April 2020
It's MAGIX!
“Together with around 20 colleagues, I am working on the development and construction of an experiment for the new electron accelerator MESA. We have named the experiment MAGIX: it consists of a windowless gas target and two movable spectrometers. I am responsible for the design and construction of the target.
The special thing about MAGIX is that the accelerated electron beam is only scattered by the gas – the actual target – and the scattering process is not disturbed by the walls of the container. To achieve this, colleagues from Münster have built a device that injects extremely cold gas into a high vacuum at supersonic speed.
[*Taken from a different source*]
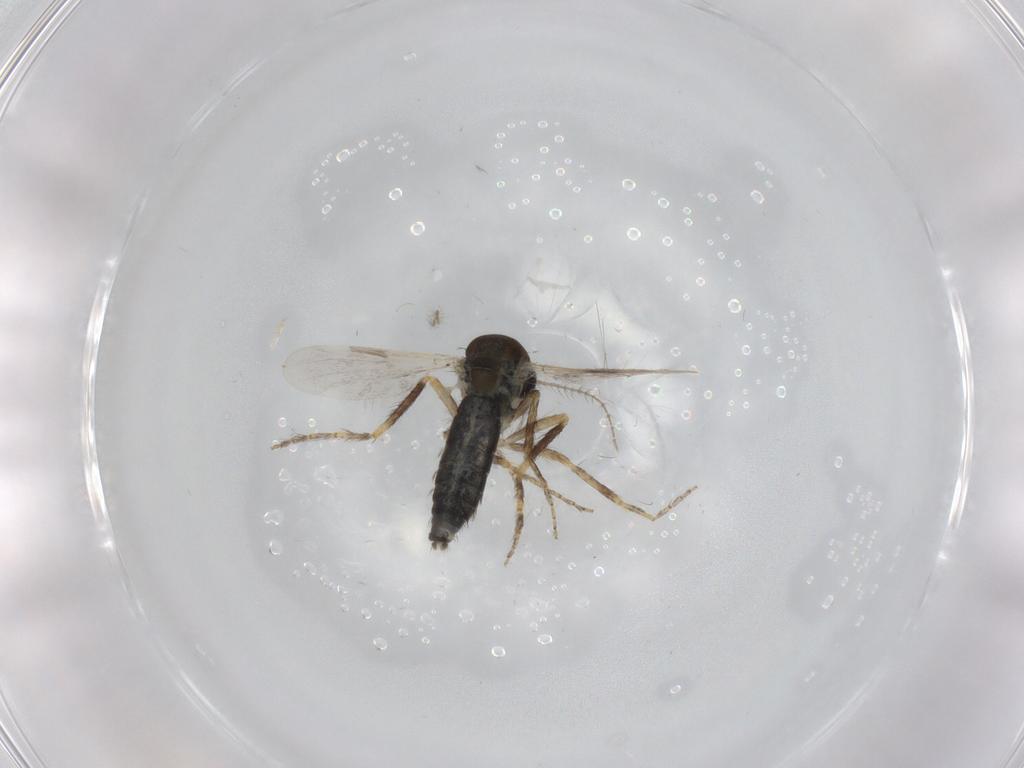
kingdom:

In Mainz, we realized the structure “around it”, so to speak: later in the experiment, the electron beam will run along here and a small proportion of the accelerated electrons will collide with the gas flow.
©: Torsten Zimmermann
With MAGIX we want to answer some of the most fundamental questions of modern physics – with unprecedented precision: How big is the proton exactly? Can we find clues for dark photons? Can we understand the fusion of carbon to oxygen in the sun more precisely? When I started my diploma thesis, MAGIX only existed on paper. Today, four years later, we have installed the target in the A1 spectrometer of our existing accelerator MAMI – to test the system, but also to record initial data on the proton radius.
What drives and motivates me in my work? Planning and building an experiment from the very beginning – taking it out of its infancy, so to speak, and creating something completely new in the process. I find all of this in my current research project: It's MAGIX!”
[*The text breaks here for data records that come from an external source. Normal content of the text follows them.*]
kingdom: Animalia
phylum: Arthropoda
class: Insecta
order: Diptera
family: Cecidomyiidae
Stephan Aulenbacher completed his diploma thesis at the Institute for Nuclear Physics and is currently about to complete his PhD. He already worked as a student assistant at the A1 experiment during his studies. There he met Professor Achim Denig – and the topic for his diploma and PhD thesis was made perfect. In addition to his research activities, Stephan Aulenbacher has been project manager for the hadron physics intersection within “Netzwerk Teilchenwelt” since the beginning of 2020.